## Written task 1
Turn the stretch of the rows from their first line through the line containing "family: Scatopsidae" into a JSON list of strings, one string per line, with blank lines left out.

--*--

# EF 50 1.2 L - rather buy older or newer copy of this lens?



## drolo61 (Feb 23, 2017)

Short shout for advice.
Currently looking for a used copy of the 50 1.2 (buying in Germany).
On Ebay a re various good looking copies available.
Prices are slightly below 1000 e.
Copy age varies between 1987 to 2012.
Optically they look all equally good with genuine pictures.
Rather buy older or newer?
Thanks for feedback and have great days where ever you are.


----------



## sanj (Feb 23, 2017)

drolo61 said:


> Short shout for advice.
> Currently looking for a used copy of the 50 1.2 (buying in Germany).
> On Ebay a re various good looking copies available.
> Prices are slightly below 1000 e.
> ...



Why would you want to buy older? Am curious. I would go with the condition of the lens, not the manufacture date. And personally would prefer newer...


----------



## drolo61 (Feb 23, 2017)

--*--

## Written task 2
Return the stretch of the lens thread from "## sanj (Feb" through "would prefer newer..." word for word.

[Dataset items]

--*--

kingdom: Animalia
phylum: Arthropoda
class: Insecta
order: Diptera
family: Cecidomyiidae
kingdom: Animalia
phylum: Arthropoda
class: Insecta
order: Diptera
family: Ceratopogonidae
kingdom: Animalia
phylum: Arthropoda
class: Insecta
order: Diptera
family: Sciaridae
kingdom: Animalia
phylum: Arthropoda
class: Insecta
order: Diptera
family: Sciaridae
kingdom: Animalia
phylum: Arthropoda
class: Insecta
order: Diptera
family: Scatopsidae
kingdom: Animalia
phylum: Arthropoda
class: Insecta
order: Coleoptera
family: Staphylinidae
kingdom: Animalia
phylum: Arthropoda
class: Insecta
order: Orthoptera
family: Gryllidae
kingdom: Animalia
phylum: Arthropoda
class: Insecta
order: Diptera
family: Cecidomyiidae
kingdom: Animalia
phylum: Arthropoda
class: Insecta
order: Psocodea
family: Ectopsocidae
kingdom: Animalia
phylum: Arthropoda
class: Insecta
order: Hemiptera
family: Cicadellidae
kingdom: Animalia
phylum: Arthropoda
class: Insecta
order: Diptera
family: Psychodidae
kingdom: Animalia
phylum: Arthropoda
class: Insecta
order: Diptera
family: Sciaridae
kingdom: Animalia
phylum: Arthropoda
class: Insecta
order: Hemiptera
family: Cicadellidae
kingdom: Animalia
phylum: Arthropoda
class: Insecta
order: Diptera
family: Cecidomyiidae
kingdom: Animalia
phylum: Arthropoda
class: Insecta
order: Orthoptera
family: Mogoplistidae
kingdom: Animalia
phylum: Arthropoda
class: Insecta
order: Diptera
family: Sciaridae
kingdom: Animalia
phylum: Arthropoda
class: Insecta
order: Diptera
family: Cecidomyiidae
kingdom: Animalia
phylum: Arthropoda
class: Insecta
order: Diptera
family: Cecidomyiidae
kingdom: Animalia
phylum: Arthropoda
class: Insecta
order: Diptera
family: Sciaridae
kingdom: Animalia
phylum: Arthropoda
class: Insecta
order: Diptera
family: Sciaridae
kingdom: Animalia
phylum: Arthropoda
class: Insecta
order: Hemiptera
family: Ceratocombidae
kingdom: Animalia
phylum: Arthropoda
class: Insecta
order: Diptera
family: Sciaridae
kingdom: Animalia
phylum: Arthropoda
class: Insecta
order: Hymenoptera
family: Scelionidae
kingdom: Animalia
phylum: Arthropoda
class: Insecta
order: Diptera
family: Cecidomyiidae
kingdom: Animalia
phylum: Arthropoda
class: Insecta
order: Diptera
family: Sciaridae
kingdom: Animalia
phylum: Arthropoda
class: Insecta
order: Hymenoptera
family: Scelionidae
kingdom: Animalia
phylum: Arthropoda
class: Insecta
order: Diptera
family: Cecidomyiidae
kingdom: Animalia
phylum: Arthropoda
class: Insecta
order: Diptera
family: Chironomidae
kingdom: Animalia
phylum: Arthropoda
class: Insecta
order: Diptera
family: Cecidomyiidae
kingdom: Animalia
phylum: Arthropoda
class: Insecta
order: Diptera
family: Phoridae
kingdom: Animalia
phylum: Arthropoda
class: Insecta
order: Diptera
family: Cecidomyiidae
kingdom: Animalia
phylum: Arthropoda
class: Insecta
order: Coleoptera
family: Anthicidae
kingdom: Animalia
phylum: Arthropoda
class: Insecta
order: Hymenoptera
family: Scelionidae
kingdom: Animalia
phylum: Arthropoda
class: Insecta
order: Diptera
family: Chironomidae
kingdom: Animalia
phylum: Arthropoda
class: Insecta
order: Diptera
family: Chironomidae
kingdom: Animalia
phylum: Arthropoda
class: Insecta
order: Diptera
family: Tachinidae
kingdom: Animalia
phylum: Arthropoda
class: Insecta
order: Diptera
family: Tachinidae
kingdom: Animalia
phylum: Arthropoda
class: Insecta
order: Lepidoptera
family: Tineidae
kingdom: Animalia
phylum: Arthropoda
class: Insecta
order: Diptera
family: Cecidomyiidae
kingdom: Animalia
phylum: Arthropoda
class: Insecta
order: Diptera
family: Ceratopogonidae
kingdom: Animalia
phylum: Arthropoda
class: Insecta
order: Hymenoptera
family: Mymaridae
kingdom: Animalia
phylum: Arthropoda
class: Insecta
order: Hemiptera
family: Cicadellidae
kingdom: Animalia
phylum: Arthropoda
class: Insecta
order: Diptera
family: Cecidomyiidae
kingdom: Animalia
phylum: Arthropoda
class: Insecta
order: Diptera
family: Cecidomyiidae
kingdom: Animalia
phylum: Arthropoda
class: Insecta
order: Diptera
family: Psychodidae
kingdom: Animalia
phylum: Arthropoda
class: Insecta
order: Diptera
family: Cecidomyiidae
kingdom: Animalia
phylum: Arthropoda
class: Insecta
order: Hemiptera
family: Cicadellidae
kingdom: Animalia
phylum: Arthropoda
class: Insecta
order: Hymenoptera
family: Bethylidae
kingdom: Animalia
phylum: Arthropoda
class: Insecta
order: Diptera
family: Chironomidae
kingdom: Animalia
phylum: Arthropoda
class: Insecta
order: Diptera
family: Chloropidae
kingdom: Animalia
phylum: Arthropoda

--*--

## Reply 1
[
  "kingdom: Animalia",
  "phylum: Arthropoda",
  "class: Insecta",
  "order: Diptera",
  "family: Cecidomyiidae",
  "kingdom: Animalia",
  "phylum: Arthropoda",
  "class: Insecta",
  "order: Diptera",
  "family: Ceratopogonidae",
  "kingdom: Animalia",
  "phylum: Arthropoda",
  "class: Insecta",
  "order: Diptera",
  "family: Sciaridae",
  "kingdom: Animalia",
  "phylum: Arthropoda",
  "class: Insecta",
  "order: Diptera",
  "family: Sciaridae",
  "kingdom: Animalia",
  "phylum: Arthropoda",
  "class: Insecta",
  "order: Diptera",
  "family: Scatopsidae"
]

## Reply 2
## sanj (Feb 23, 2017)

drolo61 said:


> Short shout for advice.
> Currently looking for a used copy of the 50 1.2 (buying in Germany).
> On Ebay a re various good looking copies available.
> Prices are slightly below 1000 e.
> ...



Why would you want to buy older? Am curious. I would go with the condition of the lens, not the manufacture date. And personally would prefer newer...